This is the story of the historical buddha. He was born into the Gautama family of the prominent Shakya (Śākya) tribe, and today he is sometimes called Shakyamuni (Śākya-muni), which means the “sage of the Shakya (Śākya) tribe” or “the Shakyamuni Buddha.” He was probably born somewhere between 566 and 430 BC. Shakyamuni lived in what is today the border region where northern India meets eastern Nepal.
Northern India at the time was divided into a great many tiny states run as kingdoms or as loose alliances of “tribal” or “clan” territories, with the always slippery terms “tribe” and “clan” tending to dissolve into each other. In many cases, “kingdoms” were so small that the same name was applied both to a mini-state and to the town or village that was its “capital,” since boundaries might or might not be clearly defined, and when they were clear, they still changed with the fortunes of war.

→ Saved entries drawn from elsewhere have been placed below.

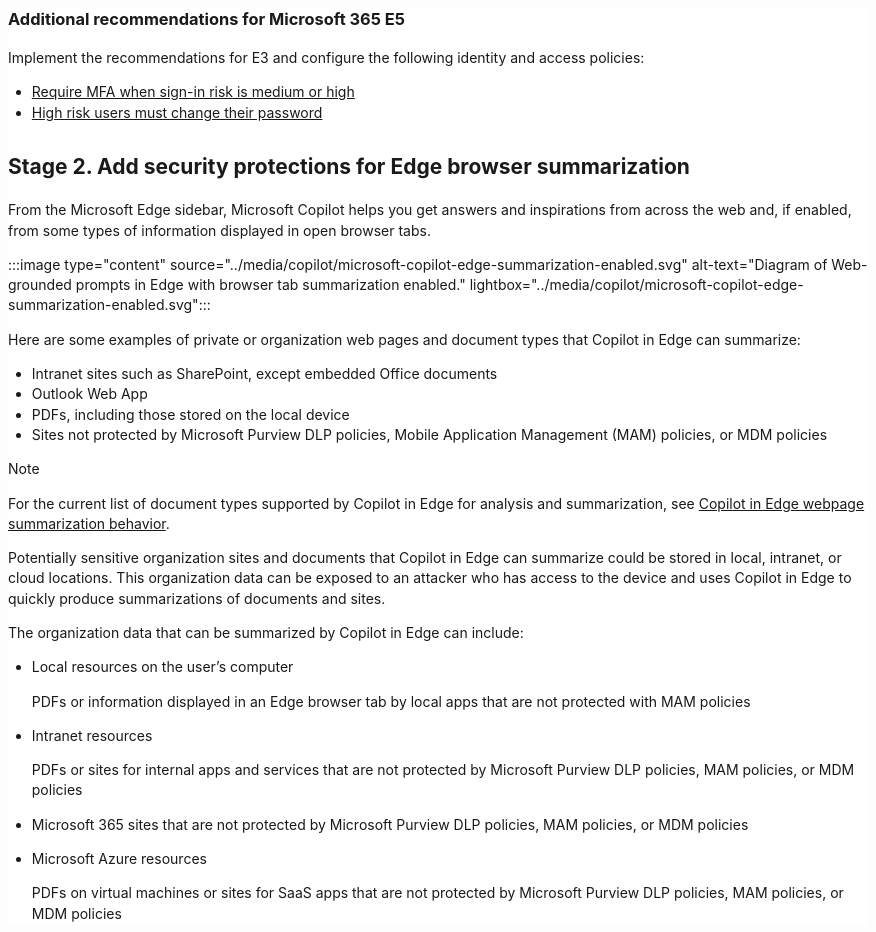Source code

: ### Additional recommendations for Microsoft 365 E5

Implement the recommendations for E3 and configure the following identity and access policies:

- [Require MFA when sign-in risk is medium or high](/microsoft-365/security/office-365-security/zero-trust-identity-device-access-policies-common#require-mfa-based-on-sign-in-risk)
- [High risk users must change their password](/microsoft-365/security/office-365-security/zero-trust-identity-device-access-policies-common#high-risk-users-must-change-password)


## Stage 2. Add security protections for Edge browser summarization

From the Microsoft Edge sidebar, Microsoft Copilot helps you get answers and inspirations from across the web and, if enabled, from some types of information displayed in open browser tabs.

:::image type="content" source="../media/copilot/microsoft-copilot-edge-summarization-enabled.svg" alt-text="Diagram of Web-grounded prompts in Edge with browser tab summarization enabled." lightbox="../media/copilot/microsoft-copilot-edge-summarization-enabled.svg":::

Here are some examples of private or organization web pages and document types that Copilot in Edge can summarize:

- Intranet sites such as SharePoint, except embedded Office documents
- Outlook Web App
- PDFs, including those stored on the local device
- Sites not protected by Microsoft Purview DLP policies, Mobile Application Management (MAM) policies, or MDM policies

> [!NOTE]
> For the current list of document types supported by Copilot in Edge for analysis and summarization, see [Copilot in Edge webpage summarization behavior](/DeployEdge/edge-learnmore-copilot-page-summary-results).

Potentially sensitive organization sites and documents that Copilot in Edge can summarize could be stored in local, intranet, or cloud locations. This organization data can be exposed to an attacker who has access to the device and uses Copilot in Edge to quickly produce summarizations of documents and sites.

The organization data that can be summarized by Copilot in Edge can include:

- Local resources on the user’s computer

   PDFs or information displayed in an Edge browser tab by local apps that are not protected with MAM policies

- Intranet resources

   PDFs or sites for internal apps and services that are not protected by Microsoft Purview DLP policies, MAM policies, or MDM policies

- Microsoft 365 sites that are not protected by Microsoft Purview DLP policies, MAM policies, or MDM policies

- Microsoft Azure resources

   PDFs on virtual machines or sites for SaaS apps that are not protected by Microsoft Purview DLP policies, MAM policies, or MDM policies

One of the smaller states/towns, located at the foot of the Himalayas, was called Kapilavastu. Shakyamuni was born and raised here, but the town was apparently destroyed during his lifetime. It is thought to have been located a little to the northwest of present city of Gorakhpur near the Indian border with Nepal, although there are disagreements about the exact location.
Just to the south of Kapilavastu lay the much more powerful kingdom of Koshala (Kośala), with a capital at Shravasti (Śrāvastī). The Jetavana Hermitage (chapter 25) was located here.
Farther south yet was the much larger kingdom of Magadha. The capital was at Rajagaha (Rājagṛha, modern Rajgir). This great state was ruled by King Bimbisara (Bimbisāra), a patron of Shakyamuni. Under Bimbisara’s son Ajata-shatru (whose troubled history we shall encounter in chapter 24), Koshala was absorbed into Magadha. The Magadha state was to continue assimilating adjacent territories until it became the Mauryan empire of the famous emperor Ashoka (Aśoka) in the 200s, which covered most of the northern half of India.